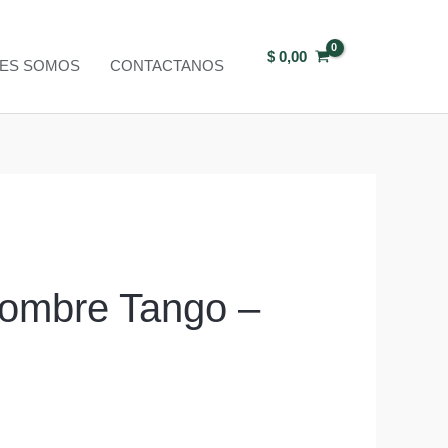
$
0,00
NES SOMOS
CONTACTANOS
ombre Tango –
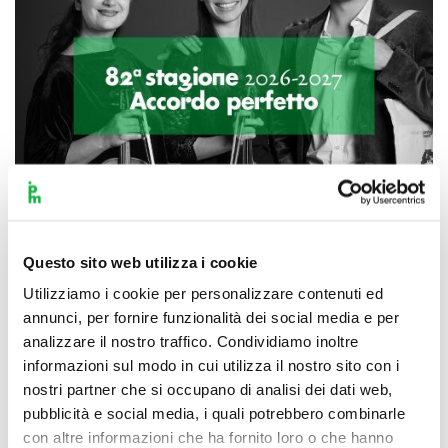
Questo sito web utilizza i cookie
Scopri di più
Utilizziamo i cookie per personalizzare contenuti ed
annunci, per fornire funzionalità dei social media e per
analizzare il nostro traffico. Condividiamo inoltre
informazioni sul modo in cui utilizza il nostro sito con i
nostri partner che si occupano di analisi dei dati web,
pubblicità e social media, i quali potrebbero combinarle
con altre informazioni che ha fornito loro o che hanno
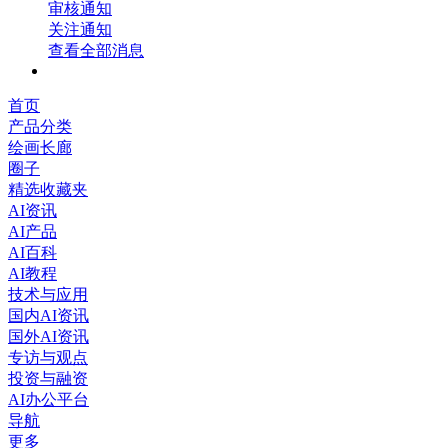
审核通知
关注通知
查看全部消息
首页
产品分类
绘画长廊
圈子
精选收藏夹
AI资讯
AI产品
AI百科
AI教程
技术与应用
国内AI资讯
国外AI资讯
专访与观点
投资与融资
AI办公平台
导航
更多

TASK DIRECTIONS: Output each entry exactly. Skip the pictures.

RESPONSE TO THIS EXERCISE:
$
0,00
NES SOMOS
CONTACTANOS
ombre Tango –
Questo sito web utilizza i cookie
Scopri di più
Utilizziamo i cookie per personalizzare contenuti ed
annunci, per fornire funzionalità dei social media e per
analizzare il nostro traffico. Condividiamo inoltre
informazioni sul modo in cui utilizza il nostro sito con i
nostri partner che si occupano di analisi dei dati web,
pubblicità e social media, i quali potrebbero combinarle
con altre informazioni che ha fornito loro o che hanno
审核通知
关注通知
查看全部消息
首页
产品分类
绘画长廊
圈子
精选收藏夹
AI资讯
AI产品
AI百科
AI教程
技术与应用
国内AI资讯
国外AI资讯
专访与观点
投资与融资
AI办公平台
导航
更多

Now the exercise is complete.